◆ Input for this task:
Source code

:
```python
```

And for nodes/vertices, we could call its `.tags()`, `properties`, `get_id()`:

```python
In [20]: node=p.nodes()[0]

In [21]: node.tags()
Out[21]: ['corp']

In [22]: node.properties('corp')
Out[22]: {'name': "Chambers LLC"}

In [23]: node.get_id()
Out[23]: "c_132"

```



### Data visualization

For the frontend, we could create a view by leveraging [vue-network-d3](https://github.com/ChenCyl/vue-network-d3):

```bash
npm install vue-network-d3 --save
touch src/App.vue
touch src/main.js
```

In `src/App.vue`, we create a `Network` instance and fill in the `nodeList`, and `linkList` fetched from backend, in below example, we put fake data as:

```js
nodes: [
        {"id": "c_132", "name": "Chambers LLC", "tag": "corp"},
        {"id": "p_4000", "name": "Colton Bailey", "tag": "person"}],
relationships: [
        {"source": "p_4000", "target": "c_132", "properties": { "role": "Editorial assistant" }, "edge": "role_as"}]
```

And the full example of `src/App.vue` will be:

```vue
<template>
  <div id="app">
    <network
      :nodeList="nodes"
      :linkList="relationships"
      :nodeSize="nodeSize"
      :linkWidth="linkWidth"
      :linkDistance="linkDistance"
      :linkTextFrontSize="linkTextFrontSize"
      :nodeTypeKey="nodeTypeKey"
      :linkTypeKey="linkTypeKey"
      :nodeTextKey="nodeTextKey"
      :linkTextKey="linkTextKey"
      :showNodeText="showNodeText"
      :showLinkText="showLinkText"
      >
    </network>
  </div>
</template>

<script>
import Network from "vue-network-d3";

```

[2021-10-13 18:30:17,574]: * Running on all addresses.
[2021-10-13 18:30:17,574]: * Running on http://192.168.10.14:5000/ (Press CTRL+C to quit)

◆ What to work on: The records above must each be restated exactly as they stand.

◆ Task result:
Source code

:
```python
```

And for nodes/vertices, we could call its `.tags()`, `properties`, `get_id()`:

```python
In [20]: node=p.nodes()[0]

In [21]: node.tags()
Out[21]: ['corp']

In [22]: node.properties('corp')
Out[22]: {'name': "Chambers LLC"}

In [23]: node.get_id()
Out[23]: "c_132"

```



### Data visualization

For the frontend, we could create a view by leveraging [vue-network-d3](https://github.com/ChenCyl/vue-network-d3):

```bash
npm install vue-network-d3 --save
touch src/App.vue
touch src/main.js
```

In `src/App.vue`, we create a `Network` instance and fill in the `nodeList`, and `linkList` fetched from backend, in below example, we put fake data as:

```js
nodes: [
        {"id": "c_132", "name": "Chambers LLC", "tag": "corp"},
        {"id": "p_4000", "name": "Colton Bailey", "tag": "person"}],
relationships: [
        {"source": "p_4000", "target": "c_132", "properties": { "role": "Editorial assistant" }, "edge": "role_as"}]
```

And the full example of `src/App.vue` will be:

```vue
<template>
  <div id="app">
    <network
      :nodeList="nodes"
      :linkList="relationships"
      :nodeSize="nodeSize"
      :linkWidth="linkWidth"
      :linkDistance="linkDistance"
      :linkTextFrontSize="linkTextFrontSize"
      :nodeTypeKey="nodeTypeKey"
      :linkTypeKey="linkTypeKey"
      :nodeTextKey="nodeTextKey"
      :linkTextKey="linkTextKey"
      :showNodeText="showNodeText"
      :showLinkText="showLinkText"
      >
    </network>
  </div>
</template>

<script>
import Network from "vue-network-d3";

```

[2021-10-13 18:30:17,574]: * Running on all addresses.
[2021-10-13 18:30:17,574]: * Running on http://192.168.10.14:5000/ (Press CTRL+C to quit)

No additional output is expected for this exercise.